Work task: Please reproduce the lines below word for word, leaving the pictures out of your answer.

Extracted material:
········

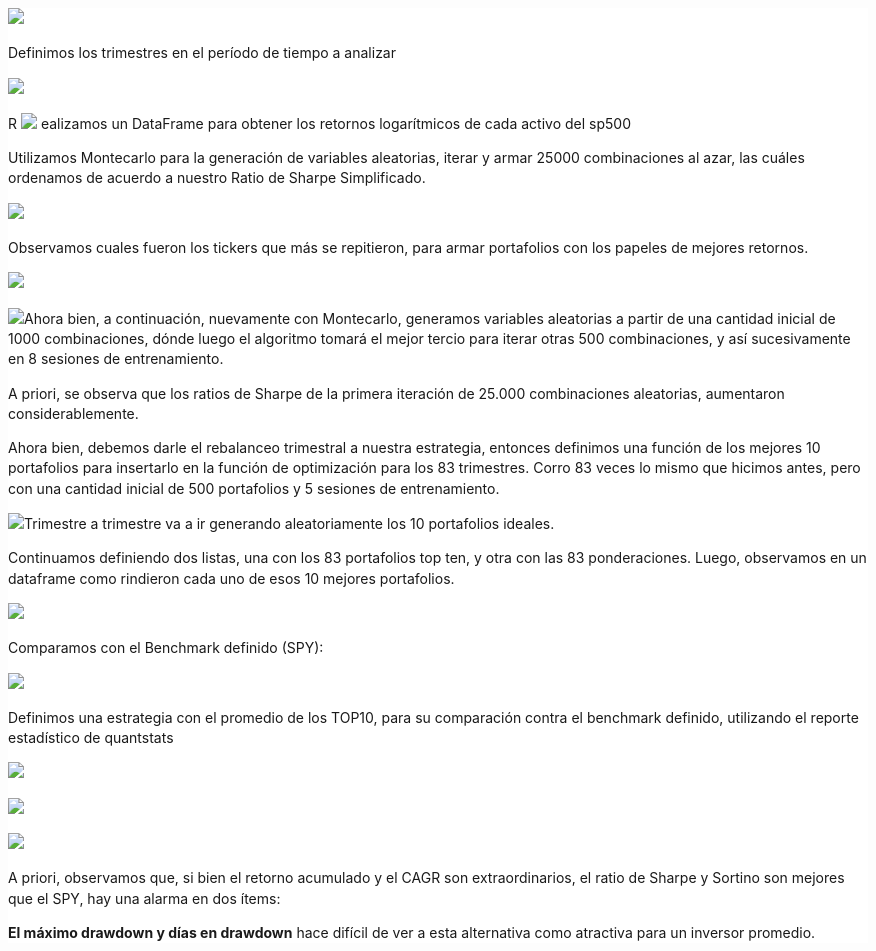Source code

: ![](RackMultipart20201207-4-betf3s_html_be6d1f2337b441df.png)

Definimos los trimestres en el período de tiempo a analizar

![](RackMultipart20201207-4-betf3s_html_78a669df97ab06a8.png)

R ![](RackMultipart20201207-4-betf3s_html_84aabf12e4e33a79.png) ealizamos un DataFrame para obtener los retornos logarítmicos de cada activo del sp500

Utilizamos Montecarlo para la generación de variables aleatorias, iterar y armar 25000 combinaciones al azar, las cuáles ordenamos de acuerdo a nuestro Ratio de Sharpe Simplificado.

![](RackMultipart20201207-4-betf3s_html_fb6bd915a87a7f72.png)

Observamos cuales fueron los tickers que más se repitieron, para armar portafolios con los papeles de mejores retornos.

![](RackMultipart20201207-4-betf3s_html_d1f8409ed1fbcab1.png)

![](RackMultipart20201207-4-betf3s_html_7a07666b8851e4ca.png)Ahora bien, a continuación, nuevamente con Montecarlo, generamos variables aleatorias a partir de una cantidad inicial de 1000 combinaciones, dónde luego el algoritmo tomará el mejor tercio para iterar otras 500 combinaciones, y así sucesivamente en 8 sesiones de entrenamiento.

A priori, se observa que los ratios de Sharpe de la primera iteración de 25.000 combinaciones aleatorias, aumentaron considerablemente.

Ahora bien, debemos darle el rebalanceo trimestral a nuestra estrategia, entonces definimos una función de los mejores 10 portafolios para insertarlo en la función de optimización para los 83 trimestres. Corro 83 veces lo mismo que hicimos antes, pero con una cantidad inicial de 500 portafolios y 5 sesiones de entrenamiento.

![](RackMultipart20201207-4-betf3s_html_4c0ba06705605169.png)Trimestre a trimestre va a ir generando aleatoriamente los 10 portafolios ideales.

Continuamos definiendo dos listas, una con los 83 portafolios top ten, y otra con las 83 ponderaciones. Luego, observamos en un dataframe como rindieron cada uno de esos 10 mejores portafolios.

![](RackMultipart20201207-4-betf3s_html_375775b9844e9c1.png)

Comparamos con el Benchmark definido (SPY):

![](RackMultipart20201207-4-betf3s_html_2423be7cdadd7fc4.png)

Definimos una estrategia con el promedio de los TOP10, para su comparación contra el benchmark definido, utilizando el reporte estadístico de quantstats

![](RackMultipart20201207-4-betf3s_html_74a28122a2bbb7a5.png)

![](RackMultipart20201207-4-betf3s_html_1521f6449f50484b.png)

![](RackMultipart20201207-4-betf3s_html_56512e9cfa3fbbc4.png)

A priori, observamos que, si bien el retorno acumulado y el CAGR son extraordinarios, el ratio de Sharpe y Sortino son mejores que el SPY, hay una alarma en dos ítems:

**El máximo drawdown y días en drawdown** hace difícil de ver a esta alternativa como atractiva para un inversor promedio.
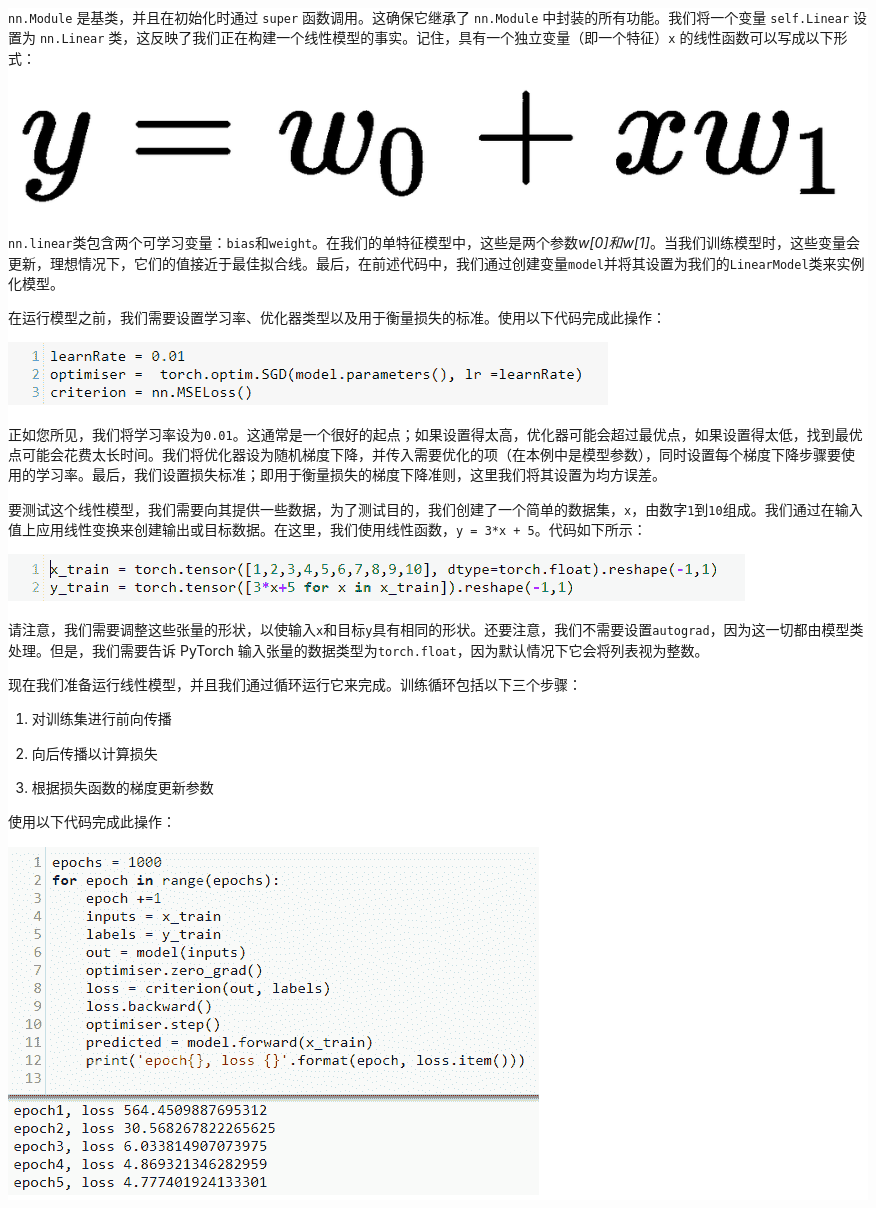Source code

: `nn.Module` 是基类，并且在初始化时通过 `super` 函数调用。这确保它继承了 `nn.Module` 中封装的所有功能。我们将一个变量 `self.Linear` 设置为 `nn.Linear` 类，这反映了我们正在构建一个线性模型的事实。记住，具有一个独立变量（即一个特征）`x` 的线性函数可以写成以下形式：

![](img/aa74e133-be34-440f-8a8c-ebb6106fd253.png)

`nn.linear`类包含两个可学习变量：`bias`和`weight`。在我们的单特征模型中，这些是两个参数*w[0]*和*w[1]*。当我们训练模型时，这些变量会更新，理想情况下，它们的值接近于最佳拟合线。最后，在前述代码中，我们通过创建变量`model`并将其设置为我们的`LinearModel`类来实例化模型。

在运行模型之前，我们需要设置学习率、优化器类型以及用于衡量损失的标准。使用以下代码完成此操作：

![](img/093ca580-b33c-4c0d-9b3f-272fb8effe73.png)

正如您所见，我们将学习率设为`0.01`。这通常是一个很好的起点；如果设置得太高，优化器可能会超过最优点，如果设置得太低，找到最优点可能会花费太长时间。我们将优化器设为随机梯度下降，并传入需要优化的项（在本例中是模型参数），同时设置每个梯度下降步骤要使用的学习率。最后，我们设置损失标准；即用于衡量损失的梯度下降准则，这里我们将其设置为均方误差。

要测试这个线性模型，我们需要向其提供一些数据，为了测试目的，我们创建了一个简单的数据集，`x`，由数字`1`到`10`组成。我们通过在输入值上应用线性变换来创建输出或目标数据。在这里，我们使用线性函数，`y = 3*x + 5`。代码如下所示：

![](img/5b3aa523-090d-49fb-b239-c7b04c9a3281.png)

请注意，我们需要调整这些张量的形状，以使输入`x`和目标`y`具有相同的形状。还要注意，我们不需要设置`autograd`，因为这一切都由模型类处理。但是，我们需要告诉 PyTorch 输入张量的数据类型为`torch.float`，因为默认情况下它会将列表视为整数。

现在我们准备运行线性模型，并且我们通过循环运行它来完成。训练循环包括以下三个步骤：

1.  对训练集进行前向传播

1.  向后传播以计算损失

1.  根据损失函数的梯度更新参数

使用以下代码完成此操作：

![](img/f2241ffa-603e-4839-bee9-8a35d5f4a23f.png)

········

Exercise response:
Source code

: ![](RackMultipart20201207-4-betf3s_html_be6d1f2337b441df.png)

Definimos los trimestres en el período de tiempo a analizar

![](RackMultipart20201207-4-betf3s_html_78a669df97ab06a8.png)

R ![](RackMultipart20201207-4-betf3s_html_84aabf12e4e33a79.png) ealizamos un DataFrame para obtener los retornos logarítmicos de cada activo del sp500

Utilizamos Montecarlo para la generación de variables aleatorias, iterar y armar 25000 combinaciones al azar, las cuáles ordenamos de acuerdo a nuestro Ratio de Sharpe Simplificado.

![](RackMultipart20201207-4-betf3s_html_fb6bd915a87a7f72.png)

Observamos cuales fueron los tickers que más se repitieron, para armar portafolios con los papeles de mejores retornos.

![](RackMultipart20201207-4-betf3s_html_d1f8409ed1fbcab1.png)

![](RackMultipart20201207-4-betf3s_html_7a07666b8851e4ca.png)Ahora bien, a continuación, nuevamente con Montecarlo, generamos variables aleatorias a partir de una cantidad inicial de 1000 combinaciones, dónde luego el algoritmo tomará el mejor tercio para iterar otras 500 combinaciones, y así sucesivamente en 8 sesiones de entrenamiento.

A priori, se observa que los ratios de Sharpe de la primera iteración de 25.000 combinaciones aleatorias, aumentaron considerablemente.

Ahora bien, debemos darle el rebalanceo trimestral a nuestra estrategia, entonces definimos una función de los mejores 10 portafolios para insertarlo en la función de optimización para los 83 trimestres. Corro 83 veces lo mismo que hicimos antes, pero con una cantidad inicial de 500 portafolios y 5 sesiones de entrenamiento.

![](RackMultipart20201207-4-betf3s_html_4c0ba06705605169.png)Trimestre a trimestre va a ir generando aleatoriamente los 10 portafolios ideales.

Continuamos definiendo dos listas, una con los 83 portafolios top ten, y otra con las 83 ponderaciones. Luego, observamos en un dataframe como rindieron cada uno de esos 10 mejores portafolios.

![](RackMultipart20201207-4-betf3s_html_375775b9844e9c1.png)

Comparamos con el Benchmark definido (SPY):

![](RackMultipart20201207-4-betf3s_html_2423be7cdadd7fc4.png)

Definimos una estrategia con el promedio de los TOP10, para su comparación contra el benchmark definido, utilizando el reporte estadístico de quantstats

![](RackMultipart20201207-4-betf3s_html_74a28122a2bbb7a5.png)

![](RackMultipart20201207-4-betf3s_html_1521f6449f50484b.png)

![](RackMultipart20201207-4-betf3s_html_56512e9cfa3fbbc4.png)

A priori, observamos que, si bien el retorno acumulado y el CAGR son extraordinarios, el ratio de Sharpe y Sortino son mejores que el SPY, hay una alarma en dos ítems:

**El máximo drawdown y días en drawdown** hace difícil de ver a esta alternativa como atractiva para un inversor promedio.
Source code

: `nn.Module` 是基类，并且在初始化时通过 `super` 函数调用。这确保它继承了 `nn.Module` 中封装的所有功能。我们将一个变量 `self.Linear` 设置为 `nn.Linear` 类，这反映了我们正在构建一个线性模型的事实。记住，具有一个独立变量（即一个特征）`x` 的线性函数可以写成以下形式：

![](img/aa74e133-be34-440f-8a8c-ebb6106fd253.png)

`nn.linear`类包含两个可学习变量：`bias`和`weight`。在我们的单特征模型中，这些是两个参数*w[0]*和*w[1]*。当我们训练模型时，这些变量会更新，理想情况下，它们的值接近于最佳拟合线。最后，在前述代码中，我们通过创建变量`model`并将其设置为我们的`LinearModel`类来实例化模型。

在运行模型之前，我们需要设置学习率、优化器类型以及用于衡量损失的标准。使用以下代码完成此操作：

![](img/093ca580-b33c-4c0d-9b3f-272fb8effe73.png)

正如您所见，我们将学习率设为`0.01`。这通常是一个很好的起点；如果设置得太高，优化器可能会超过最优点，如果设置得太低，找到最优点可能会花费太长时间。我们将优化器设为随机梯度下降，并传入需要优化的项（在本例中是模型参数），同时设置每个梯度下降步骤要使用的学习率。最后，我们设置损失标准；即用于衡量损失的梯度下降准则，这里我们将其设置为均方误差。

要测试这个线性模型，我们需要向其提供一些数据，为了测试目的，我们创建了一个简单的数据集，`x`，由数字`1`到`10`组成。我们通过在输入值上应用线性变换来创建输出或目标数据。在这里，我们使用线性函数，`y = 3*x + 5`。代码如下所示：

![](img/5b3aa523-090d-49fb-b239-c7b04c9a3281.png)

请注意，我们需要调整这些张量的形状，以使输入`x`和目标`y`具有相同的形状。还要注意，我们不需要设置`autograd`，因为这一切都由模型类处理。但是，我们需要告诉 PyTorch 输入张量的数据类型为`torch.float`，因为默认情况下它会将列表视为整数。

现在我们准备运行线性模型，并且我们通过循环运行它来完成。训练循环包括以下三个步骤：

1.  对训练集进行前向传播

1.  向后传播以计算损失

1.  根据损失函数的梯度更新参数

使用以下代码完成此操作：

![](img/f2241ffa-603e-4839-bee9-8a35d5f4a23f.png)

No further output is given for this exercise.